Liam Cunningham

Personal information
- Born: March 5, 2008 (age 18) River Falls, Wisconsin, U.S.

Sport
- Country: United States
- Sport: Ice sled hockey
- Position: Defense

Medal record
Para ice hockey
Representing United States
Paralympic Games
| Gold medal – first place | 2026 Milano Cortina | Team competition |
World Championships
| Gold medal – first place | 2025 Buffalo | Team competition |

= Liam Cunningham (sledge hockey) =

American sledge hockey player (born 2008)

Liam Cunningham (born March 5, 2008) is an American ice sled hockey player. He was a member of the United States national team that won a gold medal at the 2026 Winter Paralympics.

==Early life and education==
Cunningham grew up in a hockey family and began playing sled hockey at age seven, after being diagnosed with a degenerative bone disorder in his legs. He attends Saint Thomas Academy, a military high school in Mendota Heights, Minnesota.

==Career==
Cunningham made his first United States national team roster in 2023 at 15 years old, and made his international debut at the 2023 International Para Hockey Cup.

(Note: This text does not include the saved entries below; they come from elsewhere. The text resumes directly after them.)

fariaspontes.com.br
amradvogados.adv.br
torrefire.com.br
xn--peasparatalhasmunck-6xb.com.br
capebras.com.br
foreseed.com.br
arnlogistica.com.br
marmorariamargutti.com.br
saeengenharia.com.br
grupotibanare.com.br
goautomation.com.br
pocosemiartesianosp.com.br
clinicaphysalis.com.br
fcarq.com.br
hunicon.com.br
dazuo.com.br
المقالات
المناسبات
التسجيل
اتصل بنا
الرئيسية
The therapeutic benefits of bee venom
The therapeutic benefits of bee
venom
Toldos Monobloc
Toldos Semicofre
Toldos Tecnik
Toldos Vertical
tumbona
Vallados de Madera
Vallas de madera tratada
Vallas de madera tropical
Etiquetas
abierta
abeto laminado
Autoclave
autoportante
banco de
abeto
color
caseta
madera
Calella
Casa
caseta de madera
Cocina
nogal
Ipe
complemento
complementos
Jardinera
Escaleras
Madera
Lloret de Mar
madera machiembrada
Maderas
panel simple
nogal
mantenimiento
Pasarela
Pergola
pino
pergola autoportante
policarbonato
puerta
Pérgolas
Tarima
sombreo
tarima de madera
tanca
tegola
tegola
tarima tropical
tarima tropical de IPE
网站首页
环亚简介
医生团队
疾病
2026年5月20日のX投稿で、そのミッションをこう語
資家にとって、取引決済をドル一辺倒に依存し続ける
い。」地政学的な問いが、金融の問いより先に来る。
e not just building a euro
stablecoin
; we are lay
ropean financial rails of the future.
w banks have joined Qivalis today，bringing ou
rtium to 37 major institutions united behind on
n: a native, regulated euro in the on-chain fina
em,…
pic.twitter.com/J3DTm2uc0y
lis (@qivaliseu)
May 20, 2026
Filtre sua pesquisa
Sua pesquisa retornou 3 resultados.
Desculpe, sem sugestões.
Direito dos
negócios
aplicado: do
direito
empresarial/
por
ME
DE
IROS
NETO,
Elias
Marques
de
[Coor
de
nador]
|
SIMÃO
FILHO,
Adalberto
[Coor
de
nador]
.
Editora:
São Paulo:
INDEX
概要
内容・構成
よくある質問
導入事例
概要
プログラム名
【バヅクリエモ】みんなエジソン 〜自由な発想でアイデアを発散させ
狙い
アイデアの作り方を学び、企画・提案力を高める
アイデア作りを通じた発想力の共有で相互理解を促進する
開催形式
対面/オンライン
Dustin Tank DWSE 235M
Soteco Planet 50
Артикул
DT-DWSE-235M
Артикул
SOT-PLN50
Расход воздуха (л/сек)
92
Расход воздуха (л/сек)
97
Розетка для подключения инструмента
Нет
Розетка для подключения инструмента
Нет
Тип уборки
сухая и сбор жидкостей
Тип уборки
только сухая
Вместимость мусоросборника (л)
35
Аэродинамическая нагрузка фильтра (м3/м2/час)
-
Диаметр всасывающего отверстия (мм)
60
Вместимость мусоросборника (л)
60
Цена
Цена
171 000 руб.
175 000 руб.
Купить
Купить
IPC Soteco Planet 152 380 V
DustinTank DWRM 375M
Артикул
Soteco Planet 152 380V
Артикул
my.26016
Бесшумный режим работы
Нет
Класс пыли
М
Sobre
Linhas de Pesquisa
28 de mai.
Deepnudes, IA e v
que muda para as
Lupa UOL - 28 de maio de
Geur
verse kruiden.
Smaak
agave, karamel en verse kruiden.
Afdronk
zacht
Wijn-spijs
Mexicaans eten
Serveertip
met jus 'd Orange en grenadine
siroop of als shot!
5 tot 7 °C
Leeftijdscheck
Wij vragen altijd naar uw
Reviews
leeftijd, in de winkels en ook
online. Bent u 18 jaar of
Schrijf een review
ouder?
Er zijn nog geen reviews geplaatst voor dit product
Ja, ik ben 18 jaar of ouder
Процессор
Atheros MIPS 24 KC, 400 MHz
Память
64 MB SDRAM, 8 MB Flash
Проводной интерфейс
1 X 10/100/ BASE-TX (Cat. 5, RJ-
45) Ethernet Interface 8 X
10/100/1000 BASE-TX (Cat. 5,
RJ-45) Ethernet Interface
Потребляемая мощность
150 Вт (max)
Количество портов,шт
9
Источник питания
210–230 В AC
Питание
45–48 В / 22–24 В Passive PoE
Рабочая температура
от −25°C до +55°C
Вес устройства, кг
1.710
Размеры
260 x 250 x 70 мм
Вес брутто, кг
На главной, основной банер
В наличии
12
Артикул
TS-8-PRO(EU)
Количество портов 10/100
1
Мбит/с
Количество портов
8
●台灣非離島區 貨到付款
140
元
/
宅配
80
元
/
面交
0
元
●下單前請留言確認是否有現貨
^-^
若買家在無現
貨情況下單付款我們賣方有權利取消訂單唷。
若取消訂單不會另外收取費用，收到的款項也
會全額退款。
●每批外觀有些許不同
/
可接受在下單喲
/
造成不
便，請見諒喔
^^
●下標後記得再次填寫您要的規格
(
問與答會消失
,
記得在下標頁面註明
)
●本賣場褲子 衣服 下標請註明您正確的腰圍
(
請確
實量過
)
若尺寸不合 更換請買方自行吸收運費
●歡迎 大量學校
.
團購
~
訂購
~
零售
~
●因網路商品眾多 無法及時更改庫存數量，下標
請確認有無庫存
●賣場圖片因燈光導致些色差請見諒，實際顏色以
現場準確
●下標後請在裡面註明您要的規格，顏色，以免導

He made his World Para Ice Hockey Championships debut for the United States at 2025 World Para Ice Hockey Championships and won a gold medal. At 17 years old, he was the youngest member on the roster.

On January 2, 2026, he was named to Team USA's roster for the 2026 Winter Paralympics. He won a gold medal, Team USA's fifth consecutive gold medal in Para ice hockey at the Winter Paralympics.